WORK TO COMPLETE:
Using the data below, print exactly the line with "引き出しています。甜菜糖のみ使用。糖度50度以下の低糖で果実の", the line with "КОЛЛЕКИЯ PLANET", and every line between them, but none of the pictures.

/---

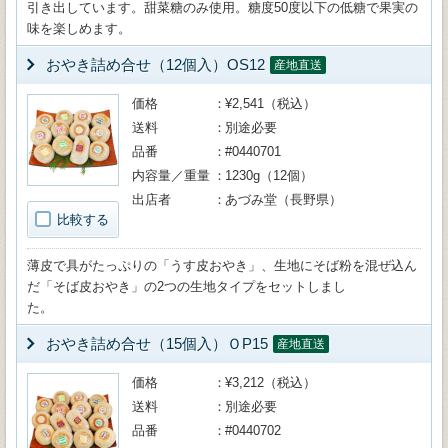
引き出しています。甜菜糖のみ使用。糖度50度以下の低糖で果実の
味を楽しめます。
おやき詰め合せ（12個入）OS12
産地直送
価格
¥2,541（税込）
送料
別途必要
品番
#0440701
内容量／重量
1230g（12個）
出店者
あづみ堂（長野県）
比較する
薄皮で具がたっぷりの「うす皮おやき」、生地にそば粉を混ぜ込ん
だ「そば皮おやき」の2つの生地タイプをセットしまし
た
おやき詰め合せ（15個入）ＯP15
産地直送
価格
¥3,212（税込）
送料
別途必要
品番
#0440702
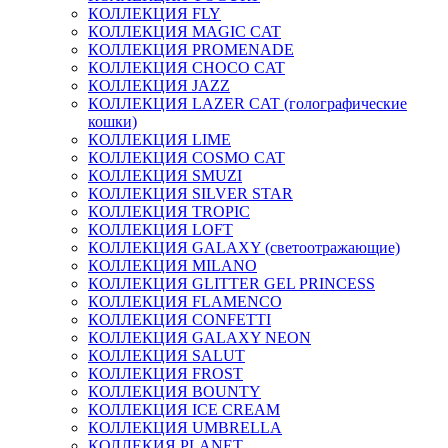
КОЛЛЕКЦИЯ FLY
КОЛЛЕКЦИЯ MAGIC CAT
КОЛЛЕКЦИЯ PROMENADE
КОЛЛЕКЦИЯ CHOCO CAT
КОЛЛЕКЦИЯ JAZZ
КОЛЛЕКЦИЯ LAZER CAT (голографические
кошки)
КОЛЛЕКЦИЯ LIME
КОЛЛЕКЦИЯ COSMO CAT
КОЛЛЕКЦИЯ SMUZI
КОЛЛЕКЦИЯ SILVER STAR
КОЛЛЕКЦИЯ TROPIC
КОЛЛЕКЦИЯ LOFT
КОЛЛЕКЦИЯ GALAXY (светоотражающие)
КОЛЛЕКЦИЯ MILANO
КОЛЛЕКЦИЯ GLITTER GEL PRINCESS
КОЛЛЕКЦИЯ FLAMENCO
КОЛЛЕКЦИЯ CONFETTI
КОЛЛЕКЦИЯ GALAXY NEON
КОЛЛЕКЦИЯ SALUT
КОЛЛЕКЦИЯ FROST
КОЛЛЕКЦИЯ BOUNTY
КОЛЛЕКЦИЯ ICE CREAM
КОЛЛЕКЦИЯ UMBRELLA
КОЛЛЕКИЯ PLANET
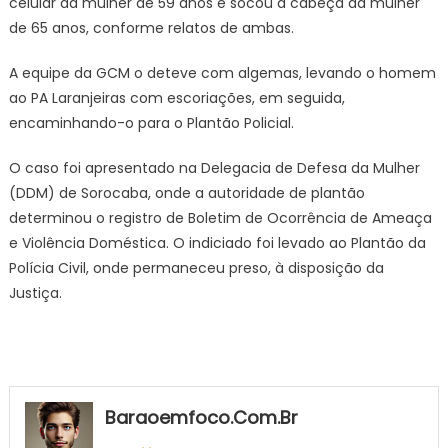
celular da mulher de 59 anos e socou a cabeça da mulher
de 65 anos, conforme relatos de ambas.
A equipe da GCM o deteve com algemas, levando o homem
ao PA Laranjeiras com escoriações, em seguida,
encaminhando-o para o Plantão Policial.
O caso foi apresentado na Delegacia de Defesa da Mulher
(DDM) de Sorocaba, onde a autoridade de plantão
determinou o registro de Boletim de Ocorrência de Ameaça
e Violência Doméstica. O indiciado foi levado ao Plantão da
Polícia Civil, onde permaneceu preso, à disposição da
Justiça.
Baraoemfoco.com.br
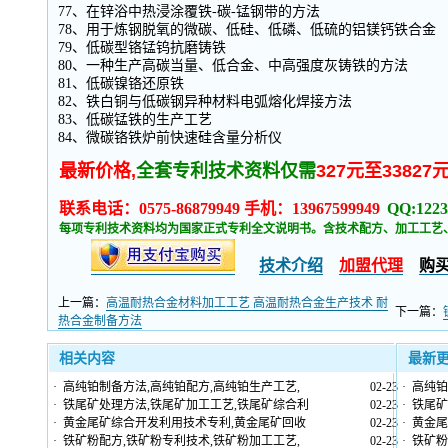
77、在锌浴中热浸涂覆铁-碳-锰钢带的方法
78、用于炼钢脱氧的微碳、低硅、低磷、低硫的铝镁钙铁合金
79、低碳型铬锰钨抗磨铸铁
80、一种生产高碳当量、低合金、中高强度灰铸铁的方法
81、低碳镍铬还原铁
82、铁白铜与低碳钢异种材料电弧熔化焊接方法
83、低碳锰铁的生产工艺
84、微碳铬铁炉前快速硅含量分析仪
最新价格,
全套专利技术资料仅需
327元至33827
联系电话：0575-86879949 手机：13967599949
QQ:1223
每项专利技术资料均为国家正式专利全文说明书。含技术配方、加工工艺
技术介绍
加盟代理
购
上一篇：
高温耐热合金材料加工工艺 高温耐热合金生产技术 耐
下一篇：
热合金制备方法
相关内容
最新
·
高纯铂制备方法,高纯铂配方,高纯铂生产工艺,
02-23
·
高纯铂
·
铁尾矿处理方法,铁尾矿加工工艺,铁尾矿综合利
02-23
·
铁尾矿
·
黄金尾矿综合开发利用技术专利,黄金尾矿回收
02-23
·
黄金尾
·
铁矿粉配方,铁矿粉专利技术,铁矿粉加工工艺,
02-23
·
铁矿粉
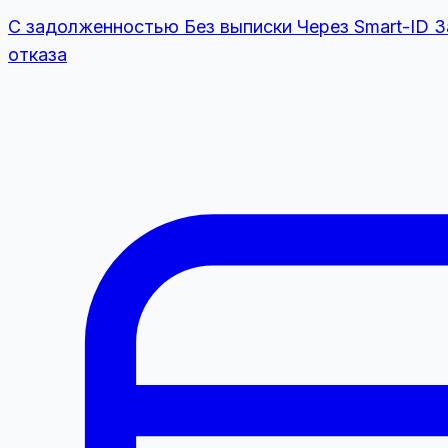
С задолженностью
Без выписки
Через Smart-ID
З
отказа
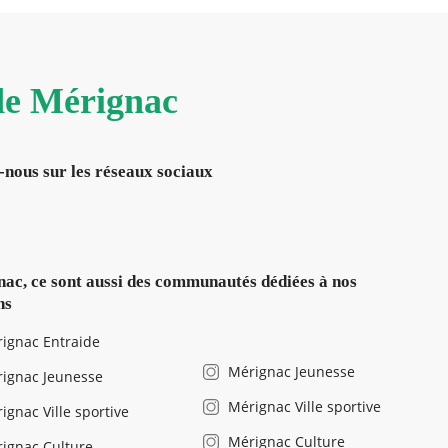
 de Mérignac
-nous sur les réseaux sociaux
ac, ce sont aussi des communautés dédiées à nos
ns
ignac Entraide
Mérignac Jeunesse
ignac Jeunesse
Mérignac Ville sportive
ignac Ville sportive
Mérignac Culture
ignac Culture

\---
/---

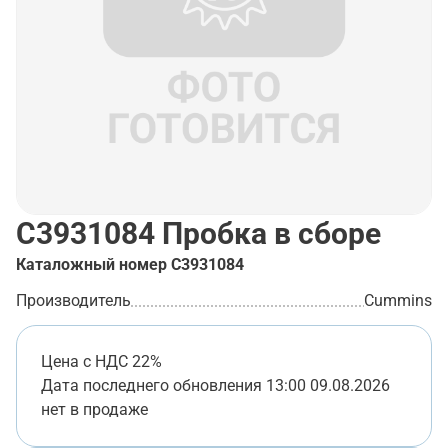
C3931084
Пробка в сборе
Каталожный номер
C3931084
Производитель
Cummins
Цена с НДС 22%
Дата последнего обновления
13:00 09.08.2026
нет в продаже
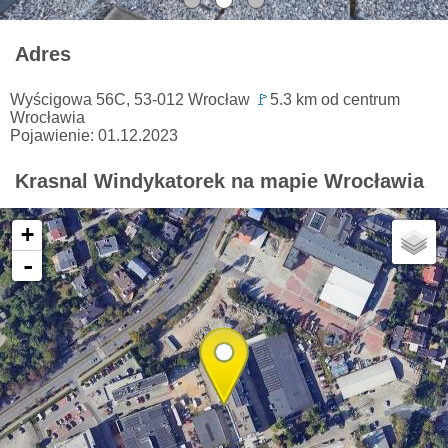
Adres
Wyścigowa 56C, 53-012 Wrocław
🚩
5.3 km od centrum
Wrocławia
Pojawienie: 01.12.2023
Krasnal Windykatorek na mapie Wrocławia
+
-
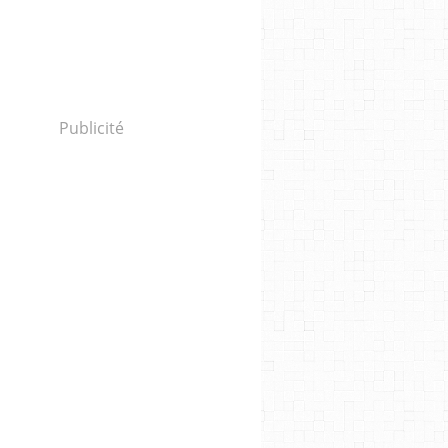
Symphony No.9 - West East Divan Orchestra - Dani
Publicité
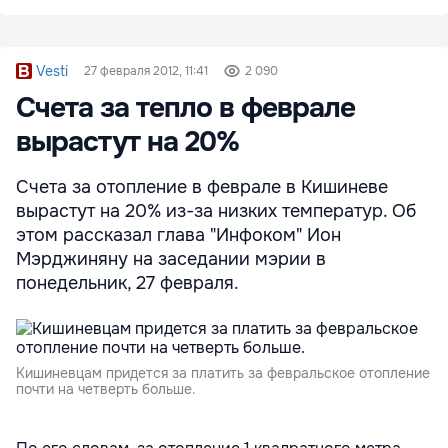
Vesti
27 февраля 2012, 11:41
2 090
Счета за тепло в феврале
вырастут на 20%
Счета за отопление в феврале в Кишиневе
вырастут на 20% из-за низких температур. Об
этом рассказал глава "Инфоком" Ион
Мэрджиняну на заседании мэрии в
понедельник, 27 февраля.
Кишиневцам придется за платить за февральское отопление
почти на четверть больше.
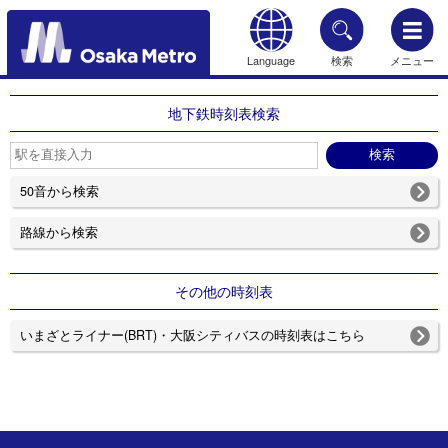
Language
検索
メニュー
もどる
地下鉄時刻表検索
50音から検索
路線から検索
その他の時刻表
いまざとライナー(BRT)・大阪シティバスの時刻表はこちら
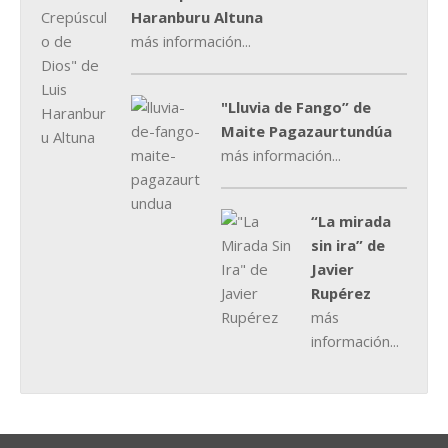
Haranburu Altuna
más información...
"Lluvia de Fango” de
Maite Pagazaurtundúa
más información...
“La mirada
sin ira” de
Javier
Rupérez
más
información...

\---
/---

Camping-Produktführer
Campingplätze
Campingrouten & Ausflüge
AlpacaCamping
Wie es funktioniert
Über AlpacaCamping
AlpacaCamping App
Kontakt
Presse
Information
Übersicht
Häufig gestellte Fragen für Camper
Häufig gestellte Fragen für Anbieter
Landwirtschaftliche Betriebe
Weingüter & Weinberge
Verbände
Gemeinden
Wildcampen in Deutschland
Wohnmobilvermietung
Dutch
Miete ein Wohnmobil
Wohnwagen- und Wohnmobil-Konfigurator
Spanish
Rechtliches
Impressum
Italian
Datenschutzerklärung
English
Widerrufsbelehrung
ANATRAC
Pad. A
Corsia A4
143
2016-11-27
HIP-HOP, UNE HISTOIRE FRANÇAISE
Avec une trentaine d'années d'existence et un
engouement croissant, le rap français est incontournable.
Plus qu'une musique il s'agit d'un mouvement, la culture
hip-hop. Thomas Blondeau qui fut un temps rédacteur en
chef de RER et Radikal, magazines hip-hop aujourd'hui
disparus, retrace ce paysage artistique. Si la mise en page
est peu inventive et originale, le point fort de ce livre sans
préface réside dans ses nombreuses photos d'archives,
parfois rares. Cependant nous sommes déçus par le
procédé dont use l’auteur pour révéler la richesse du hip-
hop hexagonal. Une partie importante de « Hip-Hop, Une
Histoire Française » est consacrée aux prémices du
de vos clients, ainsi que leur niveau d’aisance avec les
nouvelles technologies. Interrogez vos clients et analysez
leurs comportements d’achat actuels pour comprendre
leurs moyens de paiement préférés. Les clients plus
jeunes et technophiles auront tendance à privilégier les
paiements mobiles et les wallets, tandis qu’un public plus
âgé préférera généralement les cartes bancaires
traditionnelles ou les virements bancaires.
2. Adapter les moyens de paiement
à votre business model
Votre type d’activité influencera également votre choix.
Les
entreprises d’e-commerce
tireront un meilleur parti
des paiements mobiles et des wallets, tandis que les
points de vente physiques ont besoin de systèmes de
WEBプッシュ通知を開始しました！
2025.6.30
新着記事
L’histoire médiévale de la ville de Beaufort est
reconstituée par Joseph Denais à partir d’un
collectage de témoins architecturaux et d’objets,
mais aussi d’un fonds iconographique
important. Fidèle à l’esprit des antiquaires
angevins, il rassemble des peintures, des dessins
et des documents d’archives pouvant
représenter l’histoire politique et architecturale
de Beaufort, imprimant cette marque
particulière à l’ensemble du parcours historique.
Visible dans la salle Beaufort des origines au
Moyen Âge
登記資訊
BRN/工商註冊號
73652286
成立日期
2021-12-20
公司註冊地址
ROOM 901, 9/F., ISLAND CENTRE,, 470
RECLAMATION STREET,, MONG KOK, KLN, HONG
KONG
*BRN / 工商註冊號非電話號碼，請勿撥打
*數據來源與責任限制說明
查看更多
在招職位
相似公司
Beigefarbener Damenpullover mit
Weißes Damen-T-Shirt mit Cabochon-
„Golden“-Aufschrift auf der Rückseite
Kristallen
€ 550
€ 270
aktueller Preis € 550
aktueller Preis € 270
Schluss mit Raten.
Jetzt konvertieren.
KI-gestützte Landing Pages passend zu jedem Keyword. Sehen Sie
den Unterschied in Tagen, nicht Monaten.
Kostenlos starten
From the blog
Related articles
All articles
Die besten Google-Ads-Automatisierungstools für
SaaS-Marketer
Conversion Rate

\---

OUTPUT:
引き出しています。甜菜糖のみ使用。糖度50度以下の低糖で果実の
味を楽しめます。
おやき詰め合せ（12個入）OS12
産地直送
価格
¥2,541（税込）
送料
別途必要
品番
#0440701
内容量／重量
1230g（12個）
出店者
あづみ堂（長野県）
比較する
薄皮で具がたっぷりの「うす皮おやき」、生地にそば粉を混ぜ込ん
だ「そば皮おやき」の2つの生地タイプをセットしまし
た
おやき詰め合せ（15個入）ＯP15
産地直送
価格
¥3,212（税込）
送料
別途必要
品番
#0440702
КОЛЛЕКЦИЯ FLY
КОЛЛЕКЦИЯ MAGIC CAT
КОЛЛЕКЦИЯ PROMENADE
КОЛЛЕКЦИЯ CHOCO CAT
КОЛЛЕКЦИЯ JAZZ
КОЛЛЕКЦИЯ LAZER CAT (голографические
кошки)
КОЛЛЕКЦИЯ LIME
КОЛЛЕКЦИЯ COSMO CAT
КОЛЛЕКЦИЯ SMUZI
КОЛЛЕКЦИЯ SILVER STAR
КОЛЛЕКЦИЯ TROPIC
КОЛЛЕКЦИЯ LOFT
КОЛЛЕКЦИЯ GALAXY (светоотражающие)
КОЛЛЕКЦИЯ MILANO
КОЛЛЕКЦИЯ GLITTER GEL PRINCESS
КОЛЛЕКЦИЯ FLAMENCO
КОЛЛЕКЦИЯ CONFETTI
КОЛЛЕКЦИЯ GALAXY NEON
КОЛЛЕКЦИЯ SALUT
КОЛЛЕКЦИЯ FROST
КОЛЛЕКЦИЯ BOUNTY
КОЛЛЕКЦИЯ ICE CREAM
КОЛЛЕКЦИЯ UMBRELLA
КОЛЛЕКИЯ PLANET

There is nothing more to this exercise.